◆ Records shown:
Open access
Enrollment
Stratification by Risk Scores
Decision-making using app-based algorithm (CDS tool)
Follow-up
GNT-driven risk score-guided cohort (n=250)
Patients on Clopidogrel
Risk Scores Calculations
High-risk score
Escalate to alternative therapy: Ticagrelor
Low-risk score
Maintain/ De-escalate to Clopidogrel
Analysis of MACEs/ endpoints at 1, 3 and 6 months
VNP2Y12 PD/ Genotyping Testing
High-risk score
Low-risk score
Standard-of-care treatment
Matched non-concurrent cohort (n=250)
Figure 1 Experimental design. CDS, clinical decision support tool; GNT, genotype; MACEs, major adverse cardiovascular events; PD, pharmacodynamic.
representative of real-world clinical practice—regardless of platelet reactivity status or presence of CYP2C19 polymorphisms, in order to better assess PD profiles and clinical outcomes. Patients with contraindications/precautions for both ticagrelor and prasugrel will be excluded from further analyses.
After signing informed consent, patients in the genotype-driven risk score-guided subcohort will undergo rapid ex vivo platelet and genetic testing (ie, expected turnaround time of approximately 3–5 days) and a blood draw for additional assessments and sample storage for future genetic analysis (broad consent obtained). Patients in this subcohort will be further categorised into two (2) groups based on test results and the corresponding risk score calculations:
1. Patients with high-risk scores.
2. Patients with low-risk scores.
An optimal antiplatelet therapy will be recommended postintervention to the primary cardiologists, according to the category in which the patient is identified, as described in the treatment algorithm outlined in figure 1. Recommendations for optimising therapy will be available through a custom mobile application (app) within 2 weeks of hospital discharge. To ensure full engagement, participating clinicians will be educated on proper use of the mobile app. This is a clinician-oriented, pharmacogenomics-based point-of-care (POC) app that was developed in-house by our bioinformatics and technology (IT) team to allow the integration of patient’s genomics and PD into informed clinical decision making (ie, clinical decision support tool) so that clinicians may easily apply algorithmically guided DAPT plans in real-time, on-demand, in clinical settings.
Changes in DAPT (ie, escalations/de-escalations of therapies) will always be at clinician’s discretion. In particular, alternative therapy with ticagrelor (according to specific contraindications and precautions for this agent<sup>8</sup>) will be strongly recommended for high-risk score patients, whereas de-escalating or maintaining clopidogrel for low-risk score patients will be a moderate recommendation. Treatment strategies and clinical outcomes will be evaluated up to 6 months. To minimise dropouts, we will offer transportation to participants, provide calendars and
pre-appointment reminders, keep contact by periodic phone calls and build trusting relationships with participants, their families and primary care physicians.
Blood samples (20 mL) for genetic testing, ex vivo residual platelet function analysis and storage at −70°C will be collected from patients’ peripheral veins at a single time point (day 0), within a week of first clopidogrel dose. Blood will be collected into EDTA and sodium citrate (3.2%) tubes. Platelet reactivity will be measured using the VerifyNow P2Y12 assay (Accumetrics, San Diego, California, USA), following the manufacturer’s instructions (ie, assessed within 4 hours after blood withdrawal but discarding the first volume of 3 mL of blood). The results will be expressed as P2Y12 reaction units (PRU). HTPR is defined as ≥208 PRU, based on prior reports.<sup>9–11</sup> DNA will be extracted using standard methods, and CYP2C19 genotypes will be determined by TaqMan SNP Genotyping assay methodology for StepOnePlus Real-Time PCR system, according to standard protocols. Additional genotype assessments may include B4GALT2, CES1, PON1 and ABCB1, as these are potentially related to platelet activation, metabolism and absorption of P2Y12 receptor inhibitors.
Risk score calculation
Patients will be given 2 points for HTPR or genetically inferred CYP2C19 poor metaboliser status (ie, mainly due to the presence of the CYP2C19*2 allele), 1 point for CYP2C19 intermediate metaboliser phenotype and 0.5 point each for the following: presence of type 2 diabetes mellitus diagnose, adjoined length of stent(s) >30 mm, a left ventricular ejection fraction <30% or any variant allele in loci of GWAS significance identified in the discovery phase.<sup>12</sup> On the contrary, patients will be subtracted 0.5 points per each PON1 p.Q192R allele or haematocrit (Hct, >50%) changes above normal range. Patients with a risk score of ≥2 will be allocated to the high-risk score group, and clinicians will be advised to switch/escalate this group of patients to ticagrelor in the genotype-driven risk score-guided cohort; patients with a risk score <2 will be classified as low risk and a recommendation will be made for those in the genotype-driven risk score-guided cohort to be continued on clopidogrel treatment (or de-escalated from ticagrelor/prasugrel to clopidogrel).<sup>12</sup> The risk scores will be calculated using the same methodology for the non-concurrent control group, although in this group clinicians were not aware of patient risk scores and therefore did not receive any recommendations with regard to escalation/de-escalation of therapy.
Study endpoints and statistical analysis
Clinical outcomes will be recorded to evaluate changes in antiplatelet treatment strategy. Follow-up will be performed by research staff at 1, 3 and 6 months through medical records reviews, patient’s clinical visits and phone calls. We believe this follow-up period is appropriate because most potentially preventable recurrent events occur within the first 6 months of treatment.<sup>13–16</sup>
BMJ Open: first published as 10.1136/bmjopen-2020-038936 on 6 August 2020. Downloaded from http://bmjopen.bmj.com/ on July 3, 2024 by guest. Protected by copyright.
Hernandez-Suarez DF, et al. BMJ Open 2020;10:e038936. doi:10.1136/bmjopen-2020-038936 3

◆ Aim of the exercise: From the first line of the material above down to the line with "Figure 1 Experimental", output each line exactly; include both of those lines and add no others.

◆ Solved problem:
Open access
Enrollment
Stratification by Risk Scores
Decision-making using app-based algorithm (CDS tool)
Follow-up
GNT-driven risk score-guided cohort (n=250)
Patients on Clopidogrel
Risk Scores Calculations
High-risk score
Escalate to alternative therapy: Ticagrelor
Low-risk score
Maintain/ De-escalate to Clopidogrel
Analysis of MACEs/ endpoints at 1, 3 and 6 months
VNP2Y12 PD/ Genotyping Testing
High-risk score
Low-risk score
Standard-of-care treatment
Matched non-concurrent cohort (n=250)
Figure 1 Experimental design. CDS, clinical decision support tool; GNT, genotype; MACEs, major adverse cardiovascular events; PD, pharmacodynamic.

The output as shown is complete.